» **Sección del documento**:
---

Mientras tanto, en 2011 los gobernadores de los bancos centrales europeos decidieron preocuparse por la inflación y subir los tipos de interés, incluso cuando era obvio que era una estupidez hacerlo. Es cierto que ha habido un repunte de la inflación general, pero las medidas de la inflación subyacente eran demasiado bajas, y no demasiado altas.

La política monetaria mejoró mucho después de que Mario Draghi se convirtiese en presidente del Banco Central Europeo a finales de 2011. De hecho, casi con total seguridad sus heroicos esfuerzos por procurar liquidez a los países que se enfrentaban a ataques especulativos salvaron al euro del colapso. Pero no está claro en absoluto que tenga las herramientas para combatir las fuerzas deflacionarias de más amplio alcance puestas en marcha por años de políticas equivocadas. Es más, tiene que actuar con una mano atada a la espalda, porque Alemania sigue oponiéndose terminantemente a cualquier cosa que pueda hacer la vida más fácil a los países endeudados.

Europa  se ha equivocado prácticamente en todo

Lo terrible es que la economía europea se ha hundido en nombre de la responsabilidad. Es cierto que ha habido épocas en las que ser fuerte significaba reducir los déficits y resistir la tentación de emitir moneda. Sin embargo, en una economía deprimida, la fijación con el equilibrio presupuestario y la obsesión por la moneda fuerte son profundamente irresponsables. No solo son perjudiciales para la economía a corto plazo, sino que pueden —y en Europa así lo han hecho- infligir daños a largo plazo, menoscabando el potencial de la economía y llevándola a una trampa deflacionaria de la que es muy difícil escapar.

---

» **Extracto de datos**:
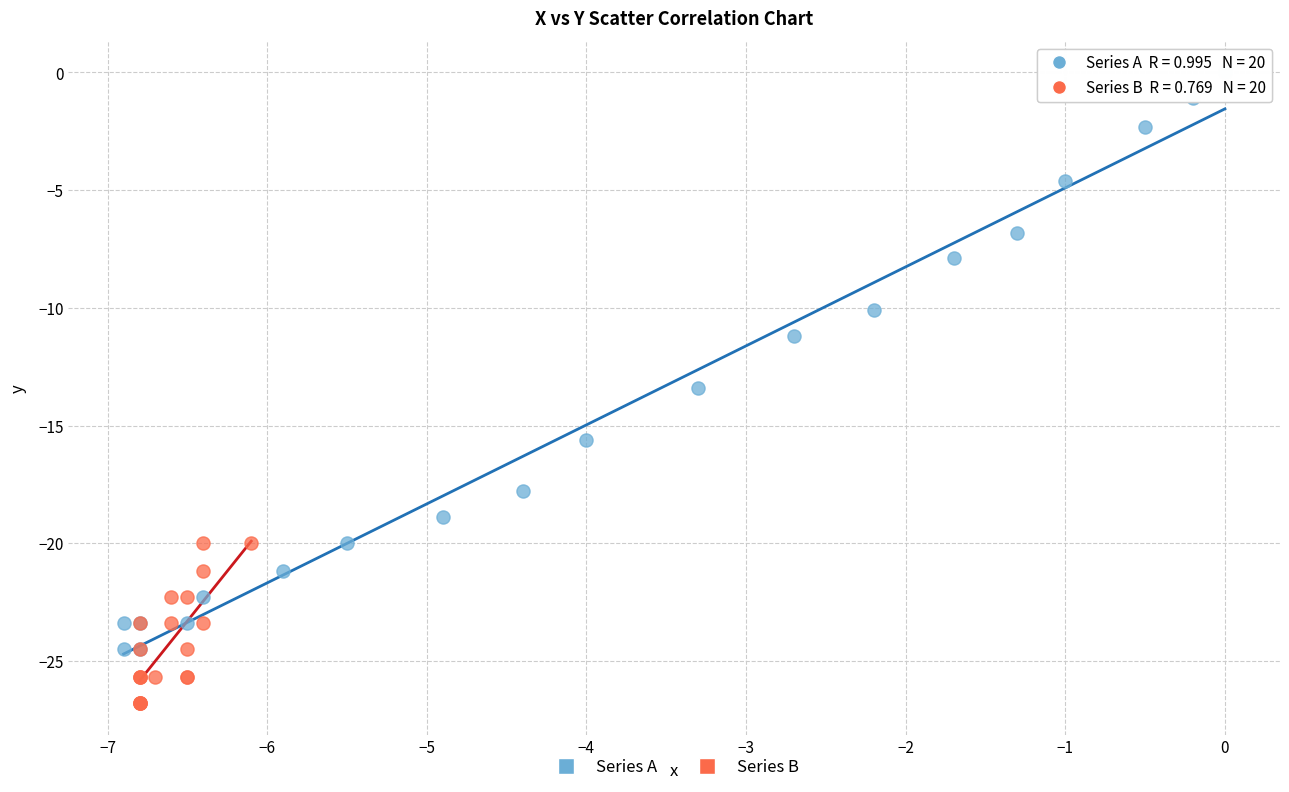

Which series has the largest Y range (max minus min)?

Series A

---

» **Tarea 1**: Según el fragmento sobre la política económica europea, ¿por qué Mario Draghi "tiene que actuar con una mano atada a la espalda"? Responda en una a tres oraciones.
» **Tarea 2**: Retome el fragmento sobre la política económica europea y prosígalo a partir de su última oración.
Los datos no se requieren para resolver ninguna de las tareas.

» **Respuesta 1**: Draghi tiene que actuar con una mano atada a la espalda porque Alemania sigue oponiéndose terminantemente a cualquier cosa que pueda hacer la vida más fácil a los países endeudados.

» **Respuesta 2**:
Tampoco fue un error inocente. Lo que me sorprende de los arcontes europeos de la austeridad, de sus decanos de la deflación, es su autocomplacencia. Se sentían cómodos, tanto emocional como políticamente, exigiendo sacrificios (a otros) en un momento en el que el mundo necesitaba más gasto. Todos ellos han sido demasiado propensos a pasar por alto la evidencia de que se estaban equivocando. Y Europa seguirá pagando el precio de su autocomplacencia durante los próximos años, o quizá décadas.

Paul Krugman es premio Nobel de Economía y profesor de Economía y Asuntos Internacionales en la Universidad de Princeton.

© The New York Times Company, 2015.

Traducción de News Clips.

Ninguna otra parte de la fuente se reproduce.